Overview
The goal of this double-blind randomized controlled trial is to determine the efficacy of Warm Palace Analgesic Point Sticker in relieving dysmenorrhea compared to placebo sticker. The main questions it aims to answer are:
- Can this Warm Palace Analgesic Point Sticker relieve dysmenorrhea?
- It is more effective to certain type of TCM syndrome differentiation? Qi stagnation and blood stasis syndrome or cold dampness syndrome?
Participants will :
- receive test sticker or control sticker five days before every menstruation, once a day, five hours each time, for five consecutive days
- take pictures of tongue
- fill in some questionnaires after treatment
Description
This study aims to determine the efficacy of Warm Palace Analgesic Point Sticker in relieving dysmenorrhea compared to placebo sticker through a double-blind, randomized controlled trial.

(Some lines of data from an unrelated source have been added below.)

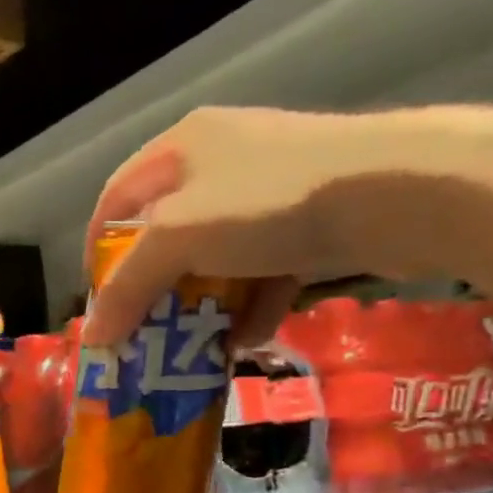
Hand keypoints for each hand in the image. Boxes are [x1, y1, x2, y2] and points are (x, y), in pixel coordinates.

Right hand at [79, 107, 375, 348]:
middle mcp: (221, 159)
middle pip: (166, 234)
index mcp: (181, 147)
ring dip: (203, 304)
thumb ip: (128, 287)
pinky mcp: (314, 217)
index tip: (99, 299)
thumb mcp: (177, 239)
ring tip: (196, 345)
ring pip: (216, 256)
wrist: (400, 193)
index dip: (98, 251)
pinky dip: (251, 303)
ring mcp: (272, 188)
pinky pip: (264, 267)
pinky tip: (249, 337)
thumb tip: (92, 335)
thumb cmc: (267, 203)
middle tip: (145, 330)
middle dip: (154, 288)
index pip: (115, 199)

Two hundred participants will be enrolled. This trial consisting of an intervention phase for three menstrual cycles. After receiving an explanation of the trial and providing online informed consent, participants will be given screening numbers by registration order. Pain intensity of participants who completed the screening test will be assessed as baseline information during a run-in period. The run-in period will not exceed 40days. Before the run-in period, the participants will be offered an online diary and educated on how to record pain intensity using the Numerical Rating Scale (NRS) from one day before menstruation starts until menstruation ends. The participants will be forbidden to self-administer the medications presented in the exclusion or drop-out criteria. Participants with moderate or severe level of pain, average NRS pain scores greater than 4 on the first and second days of menstruation will be selected for enrollment in this trial, and the selected participants will receive randomly generated enrollment numbers. After the screening, the subjects will attend an online interview for evaluation, briefing, and tongue photo capturing and photo taking training. Then subjects will be randomly divided into two groups, the test sticker group, and the control sticker group. The total study period for each subject will be three months. Within three days from the end of the previous menstruation cycle, the participants will contact the research assistant, return their online diary, answer questionnaires regarding outcome measurements, and send back their tongue picture at each assessment. The intervention will be done during three menstrual cycles. One menstrual cycle may range from 21 to 40 days. We plan to conduct this trial for two years, starting from November 2022.
Eligibility
Inclusion Criteria:
(1)18-35 years old; (2) Have a regular history of the menstrual cycle (28 days ± 7 days);
(3) The first dysmenorrhea occurs before the age of 25, and at least 2 cycles after
menarche; (4) No pregnancy/abortion / ectopic pregnancy history before the first
dysmenorrhea; (5) Moderate to severe menstrual pain experienced at least 3 menstrual cycles
prior to enrollment; (6) TCM syndrome differentiation is Qi stagnation and blood stasis
syndrome and cold dampness syndrome.
Exclusion Criteria:
Women with secondary dysmenorrhea (include but not limited to endometriosis, pelvic
inflammation or hysteromyoma) confirmed by gynaecologists through B-mode ultrasound; (2)
Women with irregular menstrual cycle (menstruation is advanced or delayed no more than 7
days); (3) women who are suffering from uncontrollable nervous system diseases, immune
deficiency, haemorrhagic diseases or other serious chronic diseases; (4) women who have
taken prostaglandin synthase inhibitor (PGSI) two weeks before enrolment; (5) women who are
lactating, pregnant or planning to pregnant in the next 6 months; (6) women who are taking
drugs that may affect the results of the study (include but not limited to NSAIDs and oral
contraceptives); (7) Women who are receiving moxibustion or have received moxibustion 2
weeks before enrolment; (8) Women who are participating in other clinical studies; (9)
Those who cannot cooperate with application treatment; (10) Have a history of severe skin
allergy and are allergic to more than 2 kinds of food or drugs.